Sarah found herself sitting up in bed, the sheet clutched to her breasts and her own voice loud in her ears. There had been a dream, a warmly reassuring dream of Tucker fretting about protecting her. Then he had seemed to fade away for a long time, until a sudden burst of agony shot through her head, a terrible pain that was in his head and his heart and his voice.

“Sarah. Oh, Jesus, Sarah—”

And now…nothing.

Terror and panic were ice water in her veins, and she couldn’t breathe, couldn’t think about anything but him. Desperately, she reached out, closing her eyes and concentrating as hard as she could, harder than she ever had before, as she tried to find Tucker.

Instantly, a cacophony beat inside her mind like the wings of a hundred birds, the chatter of a hundred voices, and she heard her own voice cry out in surprise and fear even as her eyes shot open and she instinctively slammed shut what her desperation to find Tucker had wrenched open.

It took her several moments to calm down, and longer to realize what had happened.

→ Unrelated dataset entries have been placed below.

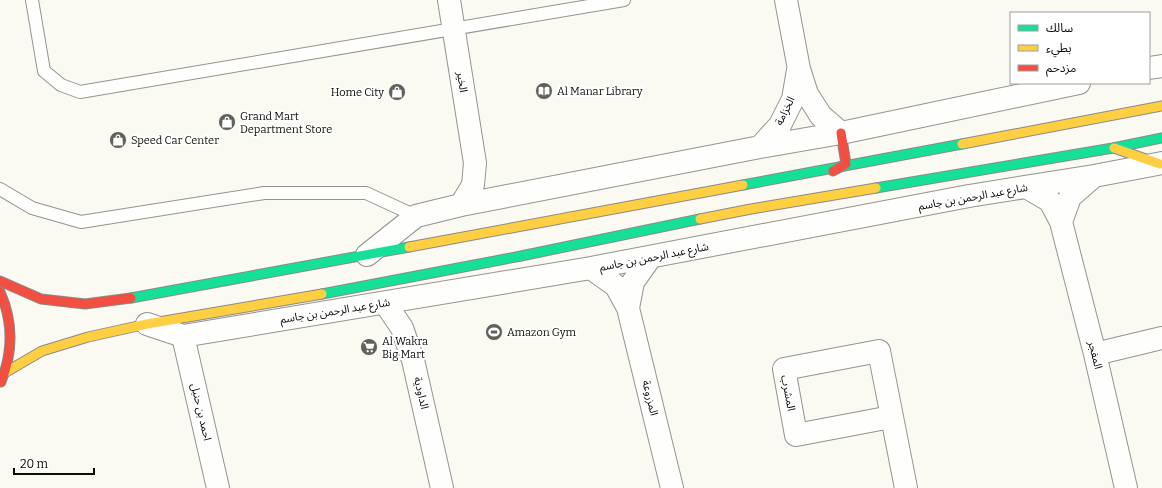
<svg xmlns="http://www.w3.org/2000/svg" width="1162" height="488" font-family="Bitter,'Noto Sans Arabic',serif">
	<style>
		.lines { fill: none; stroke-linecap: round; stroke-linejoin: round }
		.lane-casing { stroke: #949390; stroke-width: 14 }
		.street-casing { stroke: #949390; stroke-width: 24 }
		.fast-casing { stroke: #8a8a87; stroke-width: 11 }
		.slow-casing { stroke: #8a8a87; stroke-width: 11 }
		.jam-casing { stroke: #8a8a87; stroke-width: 11 }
		.lane { stroke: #fefefd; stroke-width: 12 }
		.street { stroke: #fefefd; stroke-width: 22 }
		.fast { stroke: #16e098; stroke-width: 9 }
		.slow { stroke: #ffcf43; stroke-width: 9 }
		.jam { stroke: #f24e42; stroke-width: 9 }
		.labels { text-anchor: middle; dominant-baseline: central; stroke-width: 4; stroke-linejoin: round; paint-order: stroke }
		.street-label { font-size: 11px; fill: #0d0d0d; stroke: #fff }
		.poi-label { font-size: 11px; fill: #0d0d0d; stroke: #fff; text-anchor: start }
	</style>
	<rect width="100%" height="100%" fill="#faf9f2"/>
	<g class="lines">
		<!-- lane casing -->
		<g class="lane-casing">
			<path id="lane" d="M32,0l12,71 17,14 19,7 544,-92
				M0,189l32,19 49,14 183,-29h102l50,23"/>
		</g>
		<!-- street casing -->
		<g class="street-casing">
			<path id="street" d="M449,0l26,163 -2,22 -12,20
				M786,0l13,69 8,25 14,22 20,17
				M1149,68l13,-2
				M760,147l20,-22 13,-26 5,-29
				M1026,187l24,14 11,21 34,132 31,134
				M1061,222l9,-25 24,-21
				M367,255l49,-39 45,-11 299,-58 81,-14 238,-50
				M591,268l25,18 12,22 44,180
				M385,303l17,25 11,32 29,128
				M628,308l5,-26 17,-24
				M147,324l36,12 408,-68 378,-72 125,-20 68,-13
				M183,336l35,152
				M1095,354l67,-16
				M891,417l-95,18 -12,-66 95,-18 27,137"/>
		</g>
		<!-- fast casing -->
		<g class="fast-casing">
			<path id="fast" d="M743,185l219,-41
				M876,188l237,-40 49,-10
				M322,294l199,-38 179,-37
				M131,298l278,-51"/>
		</g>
		<!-- slow casing -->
		<g class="slow-casing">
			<path id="slow" d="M962,144l200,-38
				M1114,148l46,16
				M700,219l51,-10 125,-21
				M409,247l334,-62
				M6,372l36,-21 46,-14 59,-13 175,-30"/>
		</g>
		<!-- jam casing -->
		<g class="jam-casing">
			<path id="jam" d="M833,171l13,-7 -5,-31
				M0,281l41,18 44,5 46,-6
				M0,292c13,29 13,60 1,90"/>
		</g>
		<!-- lane -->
		<use href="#lane" class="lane"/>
		<!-- street -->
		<use href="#street" class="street"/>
		<!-- fast -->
		<use href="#fast" class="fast"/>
		<!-- slow -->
		<use href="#slow" class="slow"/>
		<!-- jam -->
		<use href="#jam" class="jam"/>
	</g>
	<!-- icons -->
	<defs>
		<g id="library-disc" transform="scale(0.9)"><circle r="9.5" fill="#60605d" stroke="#fff"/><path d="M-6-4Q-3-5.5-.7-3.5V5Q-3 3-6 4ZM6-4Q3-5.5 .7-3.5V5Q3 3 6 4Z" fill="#fff"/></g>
		<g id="shop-disc" transform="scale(0.9)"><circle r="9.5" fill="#60605d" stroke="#fff"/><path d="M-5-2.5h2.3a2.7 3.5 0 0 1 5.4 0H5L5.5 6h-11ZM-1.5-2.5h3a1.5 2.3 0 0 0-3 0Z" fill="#fff"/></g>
		<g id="stadium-disc" transform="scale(0.9)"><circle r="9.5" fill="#60605d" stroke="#fff"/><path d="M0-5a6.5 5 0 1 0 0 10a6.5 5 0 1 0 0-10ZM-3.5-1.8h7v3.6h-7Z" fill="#fff"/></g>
		<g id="supermarket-disc" transform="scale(0.9)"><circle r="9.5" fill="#60605d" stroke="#fff"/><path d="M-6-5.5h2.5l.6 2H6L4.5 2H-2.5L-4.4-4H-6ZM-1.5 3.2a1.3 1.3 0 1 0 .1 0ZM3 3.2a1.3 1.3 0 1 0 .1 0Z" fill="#fff"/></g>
	</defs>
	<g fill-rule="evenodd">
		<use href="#library-disc" x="544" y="91"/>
		<use href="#shop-disc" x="397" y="92"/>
		<use href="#shop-disc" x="227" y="122"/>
		<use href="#shop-disc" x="118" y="140"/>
		<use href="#stadium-disc" x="494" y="332"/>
		<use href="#supermarket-disc" x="369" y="347"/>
	</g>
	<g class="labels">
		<!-- street labels -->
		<g class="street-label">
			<text transform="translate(462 82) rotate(81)">الخير</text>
			<text transform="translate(785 111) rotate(-64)">الخزامة</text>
			<text transform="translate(973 197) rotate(-10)">شارع عبد الرحمن بن جاسم</text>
			<text transform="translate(654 257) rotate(-11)">شارع عبد الرحمن بن جاسم</text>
			<text transform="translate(335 311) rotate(-9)">شارع عبد الرحمن بن جاسم</text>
			<text transform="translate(1095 355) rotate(76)">المفجر</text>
			<text transform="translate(421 393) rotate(77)">الداودية</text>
			<text transform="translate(788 393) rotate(79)">المشرب</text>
			<text transform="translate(650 398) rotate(76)">المزروعة</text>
			<text transform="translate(201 412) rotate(77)">احمد بن حنبل</text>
		</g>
		<!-- poi labels -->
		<g class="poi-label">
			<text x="557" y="91">Al Manar Library</text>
			<text x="384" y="92" text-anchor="end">Home City</text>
			<text x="240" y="116">Grand Mart<tspan x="240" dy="13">Department Store</tspan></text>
			<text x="131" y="140">Speed Car Center</text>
			<text x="507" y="332">Amazon Gym</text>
			<text x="382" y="341">Al Wakra<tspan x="382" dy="13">Big Mart</tspan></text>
		</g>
	</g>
	<!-- legend -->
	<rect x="1010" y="12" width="140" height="72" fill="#ffffff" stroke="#9e9e9e"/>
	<rect x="1018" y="25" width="20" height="6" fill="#16e098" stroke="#9e9e9e"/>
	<text x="1046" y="32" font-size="12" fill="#0d0d0d">سالك</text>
	<rect x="1018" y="45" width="20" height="6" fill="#ffcf43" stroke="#9e9e9e"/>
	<text x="1046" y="52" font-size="12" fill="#0d0d0d">بطيء</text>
	<rect x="1018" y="65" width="20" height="6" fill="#f24e42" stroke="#9e9e9e"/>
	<text x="1046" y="72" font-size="12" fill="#0d0d0d">مزدحم</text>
	<!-- scale -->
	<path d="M14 468v6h80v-6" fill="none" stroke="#0d0d0d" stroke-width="2"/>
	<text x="20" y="468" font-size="12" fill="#0d0d0d" stroke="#ffffff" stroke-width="3" paint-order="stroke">20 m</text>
</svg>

She had reached out wildly and without any kind of focus, and what had rushed into her open mind had been the mental voices and dreams of all the people around her.

Sarah shivered, afraid to try again—and more afraid not to. The sensation of all those thoughts and dreams and nightmares was the closest she ever wanted to get to actual chaos, the most unsettling thing she had ever experienced, and she did not want to experience it again, so this time she focused her mind as narrowly as she could before opening herself up.